--- The data Enclosed Below ---
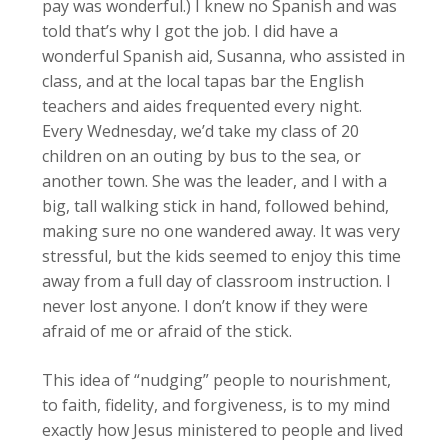
pay was wonderful.) I knew no Spanish and was
told that’s why I got the job. I did have a
wonderful Spanish aid, Susanna, who assisted in
class, and at the local tapas bar the English
teachers and aides frequented every night.
Every Wednesday, we’d take my class of 20
children on an outing by bus to the sea, or
another town. She was the leader, and I with a
big, tall walking stick in hand, followed behind,
making sure no one wandered away. It was very
stressful, but the kids seemed to enjoy this time
away from a full day of classroom instruction. I
never lost anyone. I don’t know if they were
afraid of me or afraid of the stick.
This idea of “nudging” people to nourishment,
to faith, fidelity, and forgiveness, is to my mind
exactly how Jesus ministered to people and lived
--- End of Enclosed The data ---
Task description
The records above must be output exactly, except for their pictures.

Result of this exercise
pay was wonderful.) I knew no Spanish and was
told that’s why I got the job. I did have a
wonderful Spanish aid, Susanna, who assisted in
class, and at the local tapas bar the English
teachers and aides frequented every night.
Every Wednesday, we’d take my class of 20
children on an outing by bus to the sea, or
another town. She was the leader, and I with a
big, tall walking stick in hand, followed behind,
making sure no one wandered away. It was very
stressful, but the kids seemed to enjoy this time
away from a full day of classroom instruction. I
never lost anyone. I don’t know if they were
afraid of me or afraid of the stick.
This idea of “nudging” people to nourishment,
to faith, fidelity, and forgiveness, is to my mind
exactly how Jesus ministered to people and lived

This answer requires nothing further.